### 取り組む内容:
A. 本文に基づき、次の問いに答えてください。
(i) 峠越えが終わったとき、あたりはどのような時間帯になっていましたか。
(ii) ハイビームをつけながら進んだ先で見つけた車は、何台ほどつながっていましたか。
(iii) 最後に滑り込んだのは、何番寺の駐車場ですか。
B. 本文の「と、わいわい言いながら峠越え」から「の駐車場へと滑り込みました。」に至るまでを、一字一句違えずに書き写してください。

### 本文:
########

でも、もう別ルートを探している暇などありません。行くしかないのです。
気持ちを入れ替え、山肌をガツガツ攻める運転に切り替えると、二人はすぐに気づきました。
えっこ「グイグイいくね~」
ショウ「イニシャルDだー。ドリフト!豆腐置かなきゃ!」
私「やんちゃな頃を思い出すわ!」(ウソですよ!)
前方に車が見えてきました。車間距離を置こうと思った矢先に、その車は道を開けてくれました。
「わー、車をよけさせたー」
「えー、そんなつもりなかったんだけど!」
と、わいわい言いながら峠越えは終わり、うす暗い山道を抜けてもすでに、あたりは夕暮れとなっていました。
暗すぎて、道路の先が見えづらくなっています。
さっき、目のお寺を参拝したばかりなのに。
ハイビームをつけたりしながら進んでいくと、またもや前方に車を見つけました。
4台ほどつながっています。どうやら、前の車がゆっくりなので、数珠つなぎになっているよう。
明らかに、一番後ろの車が先を急いでいます。
私たちがその後ろにつく前に、前の車2台が道をそれ、空気を読んだ次の車が道を譲ってくれました。
そこを、4台目の車と、それに続く私たちの車が弾丸と化して通り過ぎました。
私たちもなかなかのスピードできましたが、前の車はそれ以上に飛ばしています。
「こんな場所であんなに急いでるなんて、きっと前の車もお寺に向かっているんだね」
そう話していた通り、前の車はまっしぐらに走り続け、その後をきっちりついていった私たちと一緒に、34番寺の駐車場へと滑り込みました。

########

### データ抜粋:
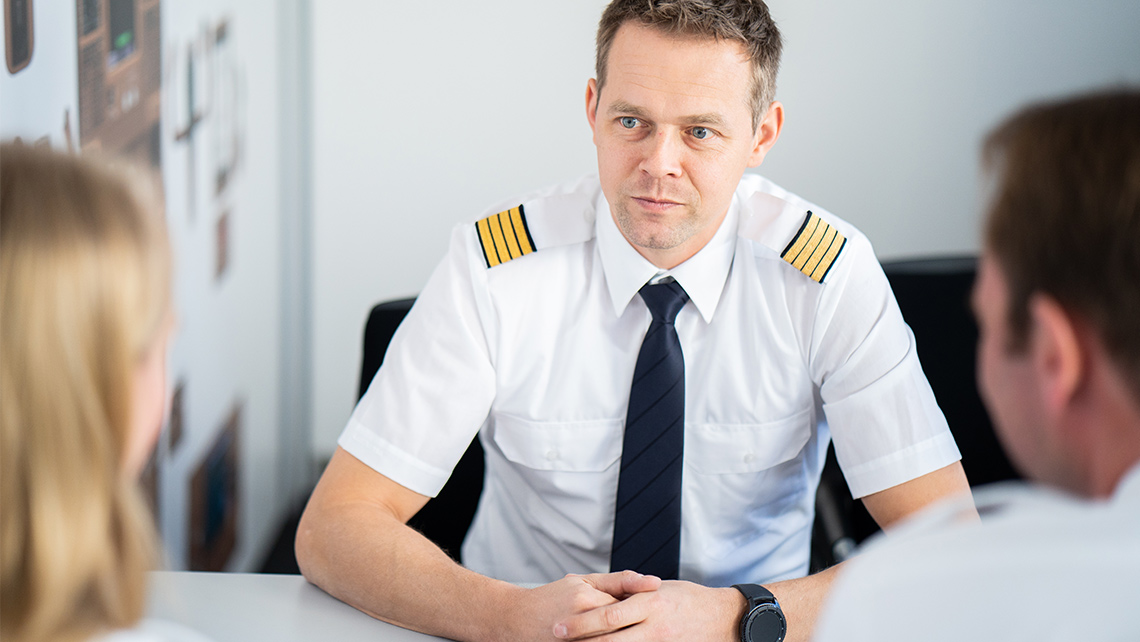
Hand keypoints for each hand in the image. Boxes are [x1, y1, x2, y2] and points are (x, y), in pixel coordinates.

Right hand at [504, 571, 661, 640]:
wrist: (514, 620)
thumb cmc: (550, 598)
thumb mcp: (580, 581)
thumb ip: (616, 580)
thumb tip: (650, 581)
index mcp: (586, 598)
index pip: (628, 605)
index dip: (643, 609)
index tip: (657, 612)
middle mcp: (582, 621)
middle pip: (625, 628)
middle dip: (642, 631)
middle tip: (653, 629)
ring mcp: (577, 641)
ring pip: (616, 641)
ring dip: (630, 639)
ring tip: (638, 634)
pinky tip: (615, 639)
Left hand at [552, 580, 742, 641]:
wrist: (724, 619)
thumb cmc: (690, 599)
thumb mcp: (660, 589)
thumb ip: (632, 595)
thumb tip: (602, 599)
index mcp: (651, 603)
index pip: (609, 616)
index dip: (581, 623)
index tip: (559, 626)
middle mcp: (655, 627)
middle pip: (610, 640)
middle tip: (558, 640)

########

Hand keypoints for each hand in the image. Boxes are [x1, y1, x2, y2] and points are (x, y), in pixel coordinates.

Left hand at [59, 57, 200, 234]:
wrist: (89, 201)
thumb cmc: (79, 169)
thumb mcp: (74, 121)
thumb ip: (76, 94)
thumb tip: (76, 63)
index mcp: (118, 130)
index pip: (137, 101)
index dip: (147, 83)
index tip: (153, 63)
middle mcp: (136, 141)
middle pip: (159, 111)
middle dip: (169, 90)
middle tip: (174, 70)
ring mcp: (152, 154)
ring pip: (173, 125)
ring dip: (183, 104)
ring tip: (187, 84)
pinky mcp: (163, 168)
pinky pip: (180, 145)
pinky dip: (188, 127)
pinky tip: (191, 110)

########

### 各課題の解答:
A.
(i) 夕暮れ
(ii) 4台ほど
(iii) 34番寺

B.
と、わいわい言いながら峠越えは終わり、うす暗い山道を抜けてもすでに、あたりは夕暮れとなっていました。
暗すぎて、道路の先が見えづらくなっています。
さっき、目のお寺を参拝したばかりなのに。
ハイビームをつけたりしながら進んでいくと、またもや前方に車を見つけました。
4台ほどつながっています。どうやら、前の車がゆっくりなので、数珠つなぎになっているよう。
明らかに、一番後ろの車が先を急いでいます。
私たちがその後ろにつく前に、前の車2台が道をそれ、空気を読んだ次の車が道を譲ってくれました。
そこを、4台目の車と、それに続く私たちの車が弾丸と化して通り過ぎました。
私たちもなかなかのスピードできましたが、前の車はそれ以上に飛ばしています。
「こんな場所であんなに急いでるなんて、きっと前の車もお寺に向かっているんだね」
そう話していた通り、前の車はまっしぐらに走り続け、その後をきっちりついていった私たちと一緒に、34番寺の駐車場へと滑り込みました。